FilterRAG: Zero-Shot Informed Retrieval-Augmented Generation to Mitigate Hallucinations in VQA
Nobin Sarwar
TL;DR
FilterRAG addresses hallucinations in Visual Question Answering by grounding responses in external knowledge sources through a Retrieval-Augmented Generation framework built on BLIP-VQA and a frozen GPT-Neo 1.3B generator. By dividing images into patches, retrieving relevant content from Wikipedia and DBpedia, and integrating this knowledge into answer generation, the approach improves grounding and robustness, particularly in Out-of-Distribution scenarios.
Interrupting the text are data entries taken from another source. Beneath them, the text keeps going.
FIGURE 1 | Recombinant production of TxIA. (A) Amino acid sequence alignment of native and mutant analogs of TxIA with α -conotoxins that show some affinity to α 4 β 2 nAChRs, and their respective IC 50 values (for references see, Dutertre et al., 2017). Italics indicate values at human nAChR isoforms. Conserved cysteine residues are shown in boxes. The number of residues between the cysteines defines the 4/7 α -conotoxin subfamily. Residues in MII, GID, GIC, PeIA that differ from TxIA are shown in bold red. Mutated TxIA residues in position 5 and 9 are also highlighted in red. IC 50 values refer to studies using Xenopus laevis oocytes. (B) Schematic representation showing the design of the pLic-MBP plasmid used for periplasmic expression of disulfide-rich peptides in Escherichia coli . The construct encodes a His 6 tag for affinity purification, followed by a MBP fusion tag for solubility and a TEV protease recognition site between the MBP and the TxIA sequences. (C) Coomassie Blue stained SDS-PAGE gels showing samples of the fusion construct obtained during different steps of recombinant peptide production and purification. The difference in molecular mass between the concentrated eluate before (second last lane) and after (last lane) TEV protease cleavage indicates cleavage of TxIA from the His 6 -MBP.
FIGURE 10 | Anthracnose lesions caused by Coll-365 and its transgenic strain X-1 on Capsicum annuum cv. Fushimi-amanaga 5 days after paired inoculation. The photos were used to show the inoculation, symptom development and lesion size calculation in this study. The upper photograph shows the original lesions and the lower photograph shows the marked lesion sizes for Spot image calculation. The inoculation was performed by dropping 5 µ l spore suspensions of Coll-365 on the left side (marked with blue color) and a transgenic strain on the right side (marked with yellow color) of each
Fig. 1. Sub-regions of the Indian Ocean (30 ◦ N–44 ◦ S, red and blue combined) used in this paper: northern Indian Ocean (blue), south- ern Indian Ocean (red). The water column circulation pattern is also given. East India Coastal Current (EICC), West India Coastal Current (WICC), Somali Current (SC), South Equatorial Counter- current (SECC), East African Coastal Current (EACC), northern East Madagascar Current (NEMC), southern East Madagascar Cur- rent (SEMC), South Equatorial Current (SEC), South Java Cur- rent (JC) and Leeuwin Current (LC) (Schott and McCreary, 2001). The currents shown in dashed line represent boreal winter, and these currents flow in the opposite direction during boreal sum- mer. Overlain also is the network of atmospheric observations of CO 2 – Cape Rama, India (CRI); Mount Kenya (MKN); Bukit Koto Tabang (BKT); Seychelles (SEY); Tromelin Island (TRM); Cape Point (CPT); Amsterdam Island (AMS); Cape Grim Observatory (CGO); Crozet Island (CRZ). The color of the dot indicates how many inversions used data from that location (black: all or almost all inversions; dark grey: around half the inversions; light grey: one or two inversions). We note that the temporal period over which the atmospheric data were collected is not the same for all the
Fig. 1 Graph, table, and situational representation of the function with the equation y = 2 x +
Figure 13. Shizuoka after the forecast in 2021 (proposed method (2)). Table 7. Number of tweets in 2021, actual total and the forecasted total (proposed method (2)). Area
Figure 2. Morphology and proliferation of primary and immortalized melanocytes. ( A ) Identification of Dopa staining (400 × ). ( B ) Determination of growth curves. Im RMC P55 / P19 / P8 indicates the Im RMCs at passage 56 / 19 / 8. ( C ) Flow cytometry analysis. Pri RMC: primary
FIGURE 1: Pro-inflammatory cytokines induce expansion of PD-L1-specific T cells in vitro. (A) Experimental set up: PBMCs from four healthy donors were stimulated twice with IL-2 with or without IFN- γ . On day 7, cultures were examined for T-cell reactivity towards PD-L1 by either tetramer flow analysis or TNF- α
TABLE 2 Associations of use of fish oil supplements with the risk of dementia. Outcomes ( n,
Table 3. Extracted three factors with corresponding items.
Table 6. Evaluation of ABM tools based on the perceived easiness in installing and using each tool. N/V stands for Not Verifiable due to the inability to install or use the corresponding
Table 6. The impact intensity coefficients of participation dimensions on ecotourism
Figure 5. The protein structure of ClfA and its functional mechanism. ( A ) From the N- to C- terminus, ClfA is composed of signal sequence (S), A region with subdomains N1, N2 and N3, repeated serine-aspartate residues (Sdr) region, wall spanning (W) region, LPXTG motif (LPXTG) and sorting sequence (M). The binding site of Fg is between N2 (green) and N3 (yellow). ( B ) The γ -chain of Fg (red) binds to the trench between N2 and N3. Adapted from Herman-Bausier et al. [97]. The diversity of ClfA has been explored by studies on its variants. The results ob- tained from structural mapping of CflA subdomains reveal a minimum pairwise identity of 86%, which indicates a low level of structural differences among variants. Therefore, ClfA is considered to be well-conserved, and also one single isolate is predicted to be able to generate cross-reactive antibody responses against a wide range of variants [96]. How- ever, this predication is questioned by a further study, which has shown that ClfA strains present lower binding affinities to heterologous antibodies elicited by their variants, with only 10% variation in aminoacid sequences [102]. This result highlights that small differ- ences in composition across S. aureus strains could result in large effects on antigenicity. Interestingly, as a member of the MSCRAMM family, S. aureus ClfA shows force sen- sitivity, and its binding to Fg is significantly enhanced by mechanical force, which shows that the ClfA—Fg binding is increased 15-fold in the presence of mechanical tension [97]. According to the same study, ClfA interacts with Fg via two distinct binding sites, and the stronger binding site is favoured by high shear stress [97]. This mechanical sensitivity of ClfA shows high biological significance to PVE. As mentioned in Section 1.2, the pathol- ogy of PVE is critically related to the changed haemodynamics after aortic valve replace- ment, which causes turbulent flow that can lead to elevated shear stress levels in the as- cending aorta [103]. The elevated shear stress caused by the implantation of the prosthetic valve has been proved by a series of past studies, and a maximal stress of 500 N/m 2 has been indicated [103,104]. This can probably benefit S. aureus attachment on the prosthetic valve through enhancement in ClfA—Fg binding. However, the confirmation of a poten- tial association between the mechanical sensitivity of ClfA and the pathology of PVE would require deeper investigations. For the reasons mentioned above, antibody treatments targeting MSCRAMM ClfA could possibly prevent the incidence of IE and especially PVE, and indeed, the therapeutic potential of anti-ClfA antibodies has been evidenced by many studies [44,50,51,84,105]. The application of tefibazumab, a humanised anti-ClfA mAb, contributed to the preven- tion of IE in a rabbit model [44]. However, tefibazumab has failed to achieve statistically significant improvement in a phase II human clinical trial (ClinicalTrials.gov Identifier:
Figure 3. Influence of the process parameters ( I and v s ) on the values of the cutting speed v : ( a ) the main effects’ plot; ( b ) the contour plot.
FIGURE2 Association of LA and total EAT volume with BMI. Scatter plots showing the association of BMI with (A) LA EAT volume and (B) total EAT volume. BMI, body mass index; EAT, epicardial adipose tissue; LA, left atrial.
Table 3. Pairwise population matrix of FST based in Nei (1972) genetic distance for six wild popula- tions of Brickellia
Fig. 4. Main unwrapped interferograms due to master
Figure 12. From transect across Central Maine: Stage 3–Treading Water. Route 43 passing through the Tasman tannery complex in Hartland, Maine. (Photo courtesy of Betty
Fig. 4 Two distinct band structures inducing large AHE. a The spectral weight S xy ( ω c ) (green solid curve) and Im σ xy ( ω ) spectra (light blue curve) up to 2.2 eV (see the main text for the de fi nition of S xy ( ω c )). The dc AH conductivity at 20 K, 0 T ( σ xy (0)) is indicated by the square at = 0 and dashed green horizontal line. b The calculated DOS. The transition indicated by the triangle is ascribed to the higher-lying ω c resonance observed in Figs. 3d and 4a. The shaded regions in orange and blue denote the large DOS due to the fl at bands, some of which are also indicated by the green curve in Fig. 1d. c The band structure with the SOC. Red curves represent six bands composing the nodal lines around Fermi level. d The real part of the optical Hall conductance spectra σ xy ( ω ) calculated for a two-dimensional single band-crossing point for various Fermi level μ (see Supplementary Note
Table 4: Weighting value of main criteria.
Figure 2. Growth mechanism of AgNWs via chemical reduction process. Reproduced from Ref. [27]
The probabilistic formulation $P_{\text{RAG}}(\hat{A}) \approx \prod_{i} \sum_{z \in \text{top-k}(p_\eta(\cdot \mid I, Q))} p_\eta(z \mid I, Q) p_\theta(a_i \mid I, Q, z, a_{1:i-1})$ encapsulates how retrieved knowledge shapes the final answer. Experiments on OK-VQA show the method achieves 36.5% accuracy (ID+OOD) with noticeable reductions in hallucinations, demonstrating practical potential for knowledge-grounded VQA in real-world deployments.
Abstract
Visual Question Answering requires models to generate accurate answers by integrating visual and textual understanding. However, VQA models still struggle with hallucinations, producing convincing but incorrect answers, particularly in knowledge-driven and Out-of-Distribution scenarios. We introduce FilterRAG, a retrieval-augmented framework that combines BLIP-VQA with Retrieval-Augmented Generation to ground answers in external knowledge sources like Wikipedia and DBpedia. FilterRAG achieves 36.5% accuracy on the OK-VQA dataset, demonstrating its effectiveness in reducing hallucinations and improving robustness in both in-domain and Out-of-Distribution settings. These findings highlight the potential of FilterRAG to improve Visual Question Answering systems for real-world deployment.